Collective farms differed from Soviet state farms in that the laborers technically owned the farm and shared the profits, while state farms employed salaried employees of the state. The distinction had little practical outcome, though, because the Soviet state guaranteed wages and only sold tea to the state. Despite being insulated from market pressures, Dagomys-chai became one of the largest producers of tea in the 1980s. Its Krasnodar tea—which reflected the unique microclimate and soil of the region—became very popular in Russia. However, political change once again greatly affected the operation of the plantation, as Mikhail Gorbachev’s perestroika led to a long period of neglect as state subsidies and attention decreased. In the last few years, a new management team has taken over the plantation and is aggressively attempting to revive it to its previous state while also meeting consumers’ changing demands.

Re-branding and improving the quality of its product will go a long way toward recapturing the area’s image, especially to take advantage of the opportunities the 2014 Olympics project will create. However, one of the biggest hurdles to overcome for the Dagomys-chai plantation and others in the region is labor. There is an acute shortage of labor in the Russian tea industry, and the existing labor force is aging. Having come of age in the midst of the Soviet system, they are reluctant to adapt to the pressures of the global tea market. Unfortunately, the youth in the area are much more eager to look for jobs in urban areas instead of working on a plantation. All tea-producing countries face this challenge, but in Russia’s case, the situation is more acute. In fact, the management of the plantation has unsuccessfully experimented with seasonal workers from China to supplement its workforce.

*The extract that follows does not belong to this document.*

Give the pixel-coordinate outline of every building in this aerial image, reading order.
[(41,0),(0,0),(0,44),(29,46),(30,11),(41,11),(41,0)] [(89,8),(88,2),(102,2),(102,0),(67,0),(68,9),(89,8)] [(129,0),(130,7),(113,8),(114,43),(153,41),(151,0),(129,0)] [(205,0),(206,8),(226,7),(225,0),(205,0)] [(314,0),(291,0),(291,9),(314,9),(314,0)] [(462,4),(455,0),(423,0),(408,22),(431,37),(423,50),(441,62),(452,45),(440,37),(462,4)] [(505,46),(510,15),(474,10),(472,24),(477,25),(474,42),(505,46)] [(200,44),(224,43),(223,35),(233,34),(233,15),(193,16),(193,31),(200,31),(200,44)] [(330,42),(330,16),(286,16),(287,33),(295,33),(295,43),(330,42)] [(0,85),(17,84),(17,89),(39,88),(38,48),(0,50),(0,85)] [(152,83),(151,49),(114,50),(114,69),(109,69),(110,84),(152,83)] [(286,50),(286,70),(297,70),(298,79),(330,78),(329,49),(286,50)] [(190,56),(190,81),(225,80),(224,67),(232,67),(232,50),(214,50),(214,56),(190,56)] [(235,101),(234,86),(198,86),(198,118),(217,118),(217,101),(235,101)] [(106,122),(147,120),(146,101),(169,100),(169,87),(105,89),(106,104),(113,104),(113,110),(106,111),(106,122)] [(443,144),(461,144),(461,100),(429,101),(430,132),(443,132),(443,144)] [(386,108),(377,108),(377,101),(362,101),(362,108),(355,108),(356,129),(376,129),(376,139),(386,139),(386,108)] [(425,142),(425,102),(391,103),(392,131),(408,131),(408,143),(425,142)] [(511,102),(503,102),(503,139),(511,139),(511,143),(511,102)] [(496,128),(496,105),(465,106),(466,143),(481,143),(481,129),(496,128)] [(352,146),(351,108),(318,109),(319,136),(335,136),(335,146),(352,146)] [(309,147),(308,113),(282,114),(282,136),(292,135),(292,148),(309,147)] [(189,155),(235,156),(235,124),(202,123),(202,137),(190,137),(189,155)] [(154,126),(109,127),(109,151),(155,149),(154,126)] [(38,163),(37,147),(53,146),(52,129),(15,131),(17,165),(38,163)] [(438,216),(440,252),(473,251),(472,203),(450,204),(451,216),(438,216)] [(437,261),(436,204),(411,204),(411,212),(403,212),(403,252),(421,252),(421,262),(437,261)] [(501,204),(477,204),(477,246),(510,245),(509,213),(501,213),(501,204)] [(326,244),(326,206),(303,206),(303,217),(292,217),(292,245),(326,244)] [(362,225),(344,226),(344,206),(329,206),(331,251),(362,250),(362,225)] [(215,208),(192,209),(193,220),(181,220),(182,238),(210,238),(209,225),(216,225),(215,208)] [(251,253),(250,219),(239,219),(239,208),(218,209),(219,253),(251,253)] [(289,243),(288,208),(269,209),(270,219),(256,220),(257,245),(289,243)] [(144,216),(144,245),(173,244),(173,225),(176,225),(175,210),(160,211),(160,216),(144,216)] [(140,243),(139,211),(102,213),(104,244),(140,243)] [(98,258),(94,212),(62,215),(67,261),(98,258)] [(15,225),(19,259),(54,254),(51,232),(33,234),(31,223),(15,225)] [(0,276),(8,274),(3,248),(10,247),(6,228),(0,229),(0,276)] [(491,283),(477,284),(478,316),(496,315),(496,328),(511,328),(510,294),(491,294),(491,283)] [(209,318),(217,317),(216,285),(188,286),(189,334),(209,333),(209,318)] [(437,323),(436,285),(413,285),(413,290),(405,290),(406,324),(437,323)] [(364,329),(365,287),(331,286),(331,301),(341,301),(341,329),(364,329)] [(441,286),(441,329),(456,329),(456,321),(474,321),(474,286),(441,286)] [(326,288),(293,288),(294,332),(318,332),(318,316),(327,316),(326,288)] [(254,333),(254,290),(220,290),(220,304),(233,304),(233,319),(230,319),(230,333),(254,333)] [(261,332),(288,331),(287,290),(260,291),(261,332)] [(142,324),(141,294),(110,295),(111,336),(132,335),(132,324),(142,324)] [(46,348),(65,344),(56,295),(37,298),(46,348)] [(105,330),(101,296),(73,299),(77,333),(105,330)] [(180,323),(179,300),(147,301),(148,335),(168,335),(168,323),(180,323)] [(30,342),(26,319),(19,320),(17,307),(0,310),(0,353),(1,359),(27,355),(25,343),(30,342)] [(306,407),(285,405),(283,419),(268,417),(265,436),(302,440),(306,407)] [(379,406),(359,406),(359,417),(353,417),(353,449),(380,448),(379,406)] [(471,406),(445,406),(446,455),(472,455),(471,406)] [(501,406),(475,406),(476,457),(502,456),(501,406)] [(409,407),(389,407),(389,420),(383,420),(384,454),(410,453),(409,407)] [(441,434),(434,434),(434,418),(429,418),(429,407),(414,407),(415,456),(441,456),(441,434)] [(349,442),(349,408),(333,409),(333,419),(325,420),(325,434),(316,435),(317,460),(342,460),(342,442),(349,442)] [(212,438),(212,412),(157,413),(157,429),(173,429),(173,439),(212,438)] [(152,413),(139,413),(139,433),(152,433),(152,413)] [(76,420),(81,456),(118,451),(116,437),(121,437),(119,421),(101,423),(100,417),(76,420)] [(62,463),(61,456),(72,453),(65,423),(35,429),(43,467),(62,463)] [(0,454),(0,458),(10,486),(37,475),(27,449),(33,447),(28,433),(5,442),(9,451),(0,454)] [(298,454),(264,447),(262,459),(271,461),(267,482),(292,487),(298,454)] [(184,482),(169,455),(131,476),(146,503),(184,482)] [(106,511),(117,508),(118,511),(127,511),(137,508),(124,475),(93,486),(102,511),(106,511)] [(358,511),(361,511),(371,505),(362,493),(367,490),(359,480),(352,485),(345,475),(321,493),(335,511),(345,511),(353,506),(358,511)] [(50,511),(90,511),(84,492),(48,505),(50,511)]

One of the workers who made a particular impression on me was Anatoly Istomin. In 1986, he was working at a tea plantation in Georgia when the Chernobyl nuclear disaster occurred. The plantation was exposed to atomic toxins, and consequently, the plantation workers were given state pensions and housing, and then relocated throughout Russia. Because he had experience running tea-plucking machines in Georgia, Istomin was hired by Dagomys-chai. One of the jewels of the Dagomys-chai plantation is the Sochi Tea House.

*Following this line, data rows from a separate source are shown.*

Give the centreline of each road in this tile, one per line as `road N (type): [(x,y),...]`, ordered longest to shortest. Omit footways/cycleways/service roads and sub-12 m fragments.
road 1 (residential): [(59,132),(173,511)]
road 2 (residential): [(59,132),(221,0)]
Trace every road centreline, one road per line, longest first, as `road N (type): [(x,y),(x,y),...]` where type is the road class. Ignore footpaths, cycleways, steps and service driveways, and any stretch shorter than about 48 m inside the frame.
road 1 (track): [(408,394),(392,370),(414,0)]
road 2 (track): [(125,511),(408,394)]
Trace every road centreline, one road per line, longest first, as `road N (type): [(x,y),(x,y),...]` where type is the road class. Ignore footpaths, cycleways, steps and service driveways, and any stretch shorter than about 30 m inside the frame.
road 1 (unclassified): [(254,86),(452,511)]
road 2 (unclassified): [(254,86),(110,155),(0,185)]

“I am sure that if Sochi wins its bid to host the Winter Olympics, the Sochi Tea House will be one of the top tourist destinations.”

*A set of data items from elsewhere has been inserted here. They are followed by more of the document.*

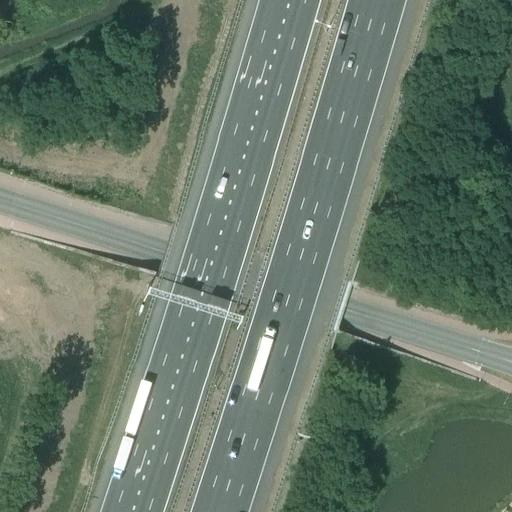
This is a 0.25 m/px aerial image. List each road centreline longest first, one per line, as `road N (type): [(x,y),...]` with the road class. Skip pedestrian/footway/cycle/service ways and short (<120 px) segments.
road 1 (tertiary): [(511,362),(0,201)]
road 2 (motorway): [(217,511),(374,0)]
road 3 (motorway): [(289,0),(133,511)]
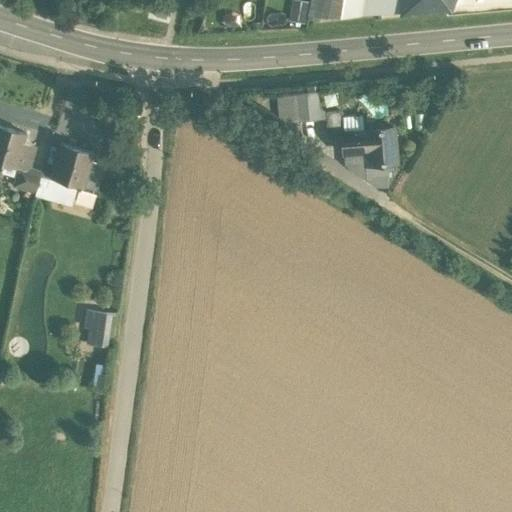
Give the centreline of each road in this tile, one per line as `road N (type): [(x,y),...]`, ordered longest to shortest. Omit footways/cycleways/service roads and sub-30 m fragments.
road 1 (unclassified): [(108,511),(148,213),(154,60)]
road 2 (secondary): [(511,35),(154,60)]
road 3 (track): [(207,62),(207,84),(400,212)]
road 4 (secondary): [(154,60),(0,20)]
road 5 (track): [(511,280),(400,212)]
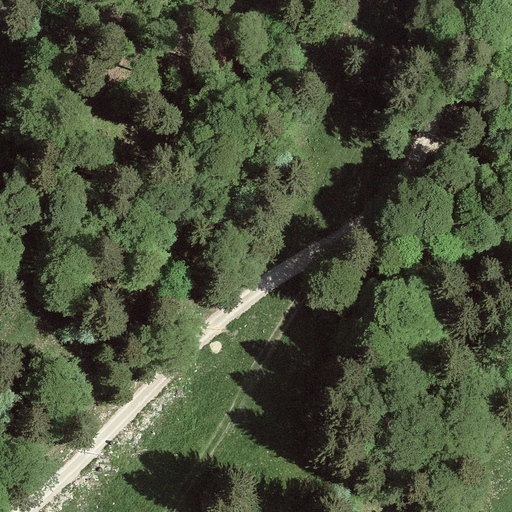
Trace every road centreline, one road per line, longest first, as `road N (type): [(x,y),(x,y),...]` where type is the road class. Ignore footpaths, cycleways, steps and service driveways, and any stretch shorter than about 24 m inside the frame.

Built in the 1970s to host international guests of the Soviet state, the tearoom is one of the largest and most intricate I have visited. A two-story structure that can easily accommodate more than 300 visitors, the tearoom offers panoramic views of the surrounding countryside. Visitors are greeted by men and women dressed in colorful, traditional attire. The walls are home to exquisite Russian art, which comes alive with folk music performed by singers in the main hall. The tearoom’s director, Valentina Karagozyan, told me that one of the paintings displayed is likely worth more than the entire operation itself.

I am sure that if Sochi wins its bid to host the Winter Olympics, the Sochi Tea House will be one of the top tourist destinations. The Olympics will also be a great opportunity to showcase the quality teas produced by the resurgent Russian tea industry. Tea from this region remains an undiscovered jewel—the result of a rich brew of history, culture and flavor.